Business Services Industry
Max Weber and the Idea of Economic Sociology
American Journal of Economics and Sociology, The, July, 1999
Richard Swedberg, Princeton University Press, 1998. ISBN 0 691 02949 0. Index.
This is a superb monograph that ranges the entire body of Weber's scholarly writings. Swedberg paints a satisfying picture of what else was going on in the German-speaking world when Weber was actively exploring new insights about the origins of capitalism. Each part of Weber's work was written with an image of a larger and more complete set of questions in mind. Swedberg takes us back in time so we can appreciate Weber's broader visions and interests. Weber's arguments are not just summarized (in good text-book fashion) but, rather, their significance and broader web of implications is deftly laid out for further investigation. With care and expert precision, the nature and significance of the Weber arguments are made clear and accessible. The text contains many important notes in which the secondary literature is discussed so that the interested reader is directed to complementary discussions of these same issues.
Unlike many recent attempts to provide a viable platform for an economic sociology, Weber tried to unite "interest driven behavior and social behavior" (p. 4). Swedberg's book chronicles that effort. For Weber, individual behavior was social insofar as "its subjective meaning [took] account of the behavior of others" (p. 5). Weber's search at the end of the 19th century for a replacement term for "political economy" - an effort that occupied the attention of many other economists of the day - took him to the door of "social economics." Swedberg offers a most complete account of the emergence of terms like "Sozialoekonomik" and "Wirtschaftssoziologie" and compared and contrasted their respective meanings with the current "network theory" approach.
Network theorists such as Professor Mark Granovetter emphasize how economic relationships are embedded within a wider framework of social meanings and social relationships that economists wilfully ignore (pp. 165-170). Network theorists offer their approach as an alternative to the interest-driven behavior studied by economics. Swedberg's considered conclusion - the same as Max Weber's - is worth repeating: "[the] idea that one must unite an interest-driven analysis with a social one is as important today as it was at the beginning of the twentieth century" (p. 170). That is why Weber's path-breaking writings contain lessons for our times.
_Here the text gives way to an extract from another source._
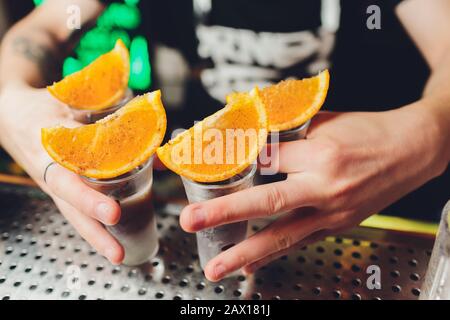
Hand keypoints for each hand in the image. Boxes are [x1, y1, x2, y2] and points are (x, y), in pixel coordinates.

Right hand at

There is a huge amount of information about Weber in the secondary literature. Much of this is useful and interesting but fails to do justice to the enormous breadth and scope of Weber's contributions. For example, I admired Weber's facility with law and the development of legal institutions. Until reading Swedberg's book, however, I had not appreciated that the "reason why Weber pays so much attention to law in his economic sociology . . . has to do with his interest in and vast, comparative knowledge of the subject" (p. 82). Weber "was better trained in law than in any other subject" (p. 82). Weber's erudition about law and its history led him to challenge Werner Sombart's influential conclusion that the "Jews had invented some of the most important legal institutions of capitalism" (p. 94). The forms of commercial practice were of more ancient origins and the Jews had at best transmitted several commercial forms to the West. Weber's central thesis was that the "major legal institutions, on which modern capitalism rests, have their origin in medieval law and not in Roman law" (p. 96). Weber placed enormous emphasis on law and economics, yet his pioneering efforts are still not appreciated by the contemporary law and economics movement.
There is so much else in Weber's work that has not been digested by the modern generation that Swedberg's book can be read as a veritable brochure suggesting novel lines of research. Consider what Weber had to say about the interaction between geography and social organization: the control of water rights on society is as much a problem in modern California as it was in ancient Egypt. Unfortunately, modern discussion makes no use of Weber's prescient theory of "'hydraulic bureaucracy" although, thanks to Swedberg, the concept reaches out for a modern writer to adopt it and give it a new home. This book is a most valued edition to our recent literature on the problems connecting modern economics and modern sociology. This monograph by itself is interesting enough to spark another Weberian revival about the connections between economics and sociology that can and should be made.